* [Exercise input]:
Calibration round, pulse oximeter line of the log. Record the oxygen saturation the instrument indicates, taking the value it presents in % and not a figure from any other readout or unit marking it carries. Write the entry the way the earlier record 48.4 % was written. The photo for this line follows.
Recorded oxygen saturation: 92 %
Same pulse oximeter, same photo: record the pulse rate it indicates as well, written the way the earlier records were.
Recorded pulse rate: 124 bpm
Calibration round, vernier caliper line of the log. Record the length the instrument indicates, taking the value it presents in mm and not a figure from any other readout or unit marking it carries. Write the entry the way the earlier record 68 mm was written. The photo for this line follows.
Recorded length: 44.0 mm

...

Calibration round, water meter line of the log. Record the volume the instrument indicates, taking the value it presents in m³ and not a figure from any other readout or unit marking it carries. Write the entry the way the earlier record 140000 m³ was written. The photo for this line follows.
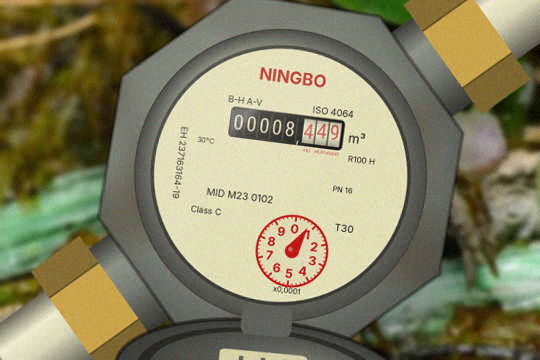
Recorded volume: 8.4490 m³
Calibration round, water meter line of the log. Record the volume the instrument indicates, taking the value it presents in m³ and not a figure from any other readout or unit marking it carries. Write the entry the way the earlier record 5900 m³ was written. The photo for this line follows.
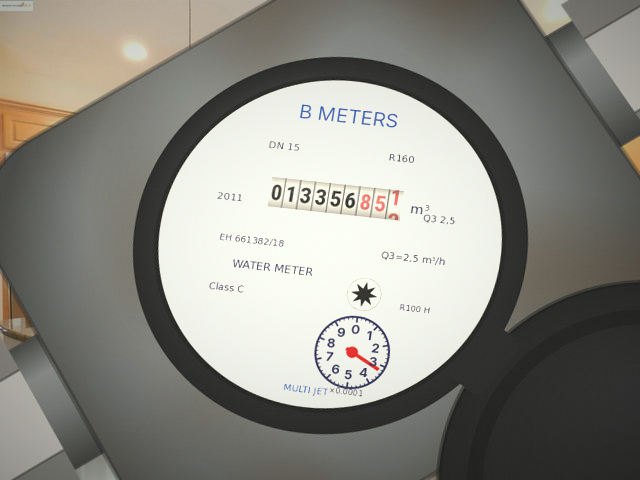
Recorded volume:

==

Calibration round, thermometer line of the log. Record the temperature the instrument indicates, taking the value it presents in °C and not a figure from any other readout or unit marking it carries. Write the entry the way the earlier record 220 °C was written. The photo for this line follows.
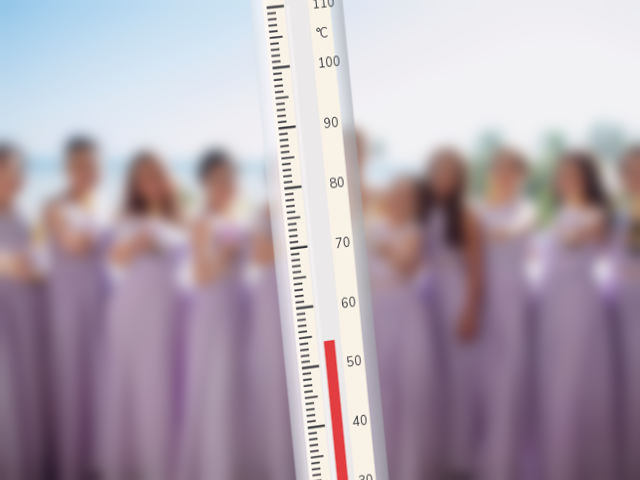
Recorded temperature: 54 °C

* [What you will do]: Can you quote word for word the entries from the line containing "Calibration round, pulse" through the line containing "Recorded length: 44.0 mm", including both of those lines?

* [Exercise response]:
Calibration round, pulse oximeter line of the log. Record the oxygen saturation the instrument indicates, taking the value it presents in % and not a figure from any other readout or unit marking it carries. Write the entry the way the earlier record 48.4 % was written. The photo for this line follows.
Recorded oxygen saturation: 92 %
Same pulse oximeter, same photo: record the pulse rate it indicates as well, written the way the earlier records were.
Recorded pulse rate: 124 bpm
Calibration round, vernier caliper line of the log. Record the length the instrument indicates, taking the value it presents in mm and not a figure from any other readout or unit marking it carries. Write the entry the way the earlier record 68 mm was written. The photo for this line follows.
Recorded length: 44.0 mm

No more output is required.